Just what Bell’s “act” is has me more than a little perplexed. It is hard to tell whether there is any sense of humor behind any of the tracks on Midnight Affairs. I get the impression that Bell is dead serious about everything she does, perhaps even when it comes to attributing her selections from Lakmé and Les pêcheurs de perles (the pearl fishers) to “G. Biset” on the tracks listed on the back cover of her album.
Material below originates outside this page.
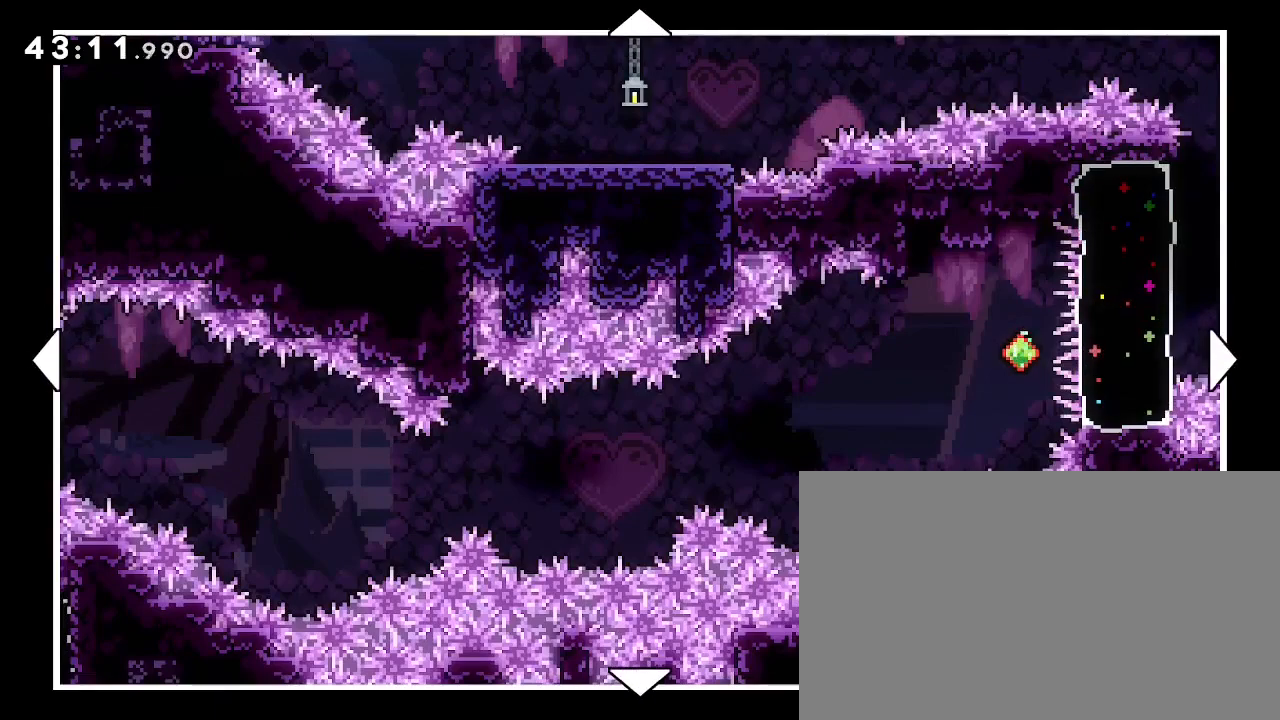
{"dt_ms": 500, "buttons": [], "left_stick": "center", "right_stick": "center", "events": []}
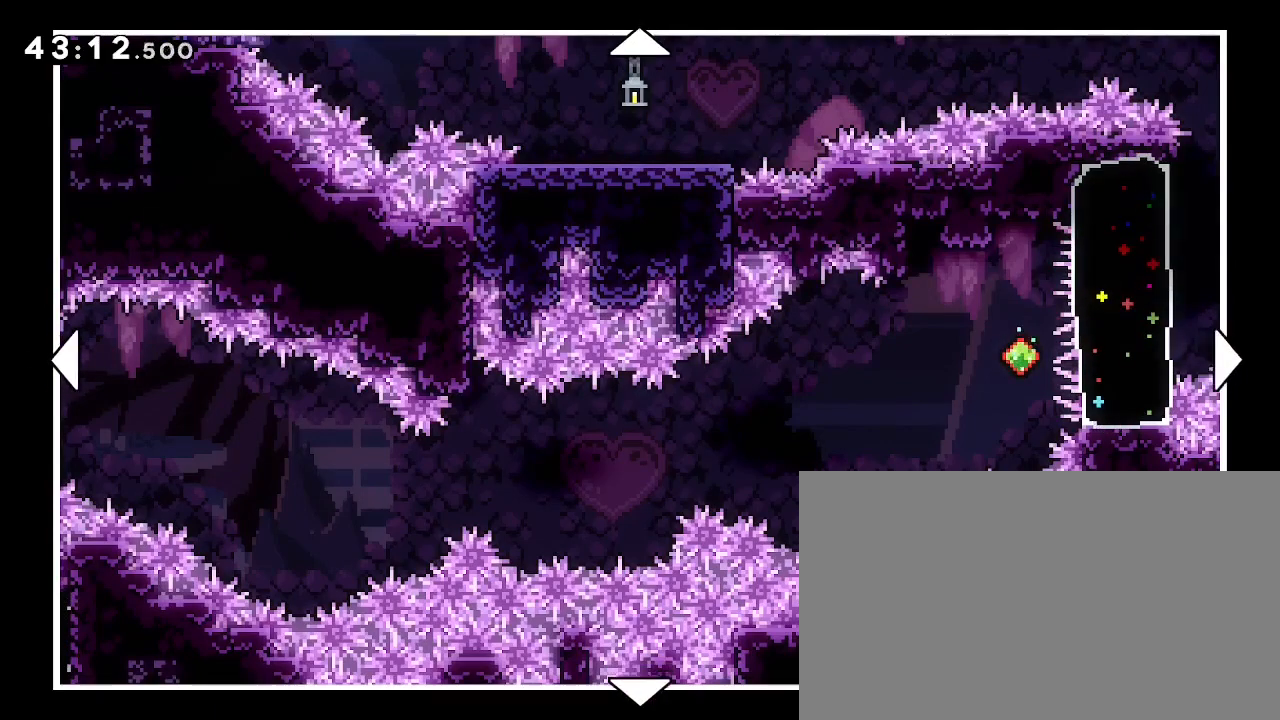
{"dt_ms": 500, "buttons": [], "left_stick": "center", "right_stick": "center", "events": []}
Nevertheless, this is the sort of thing one would expect Mel Brooks to create, perhaps with an affectionate nod to Darlene Edwards, the notorious alter ego of Jo Stafford, who never met a pitch she could hit correctly. (I have always felt that the intervallic leaps in “Autumn in New York” that Edwards fumbles constitute the ne plus ultra of musical humor, guaranteed to make any well-trained singer in any genre double over in uncontrollable laughter.)

Where Midnight Affairs is concerned, however, I found that I could laugh neither at nor with any of the tracks. Whether the issue is one of hitting pitch confidently or taking a compelling rhetorical stance, Bell never seems to find the mark in any way that seizes or holds attention. This is one of those rare listening experiences that left me wondering when it would all stop.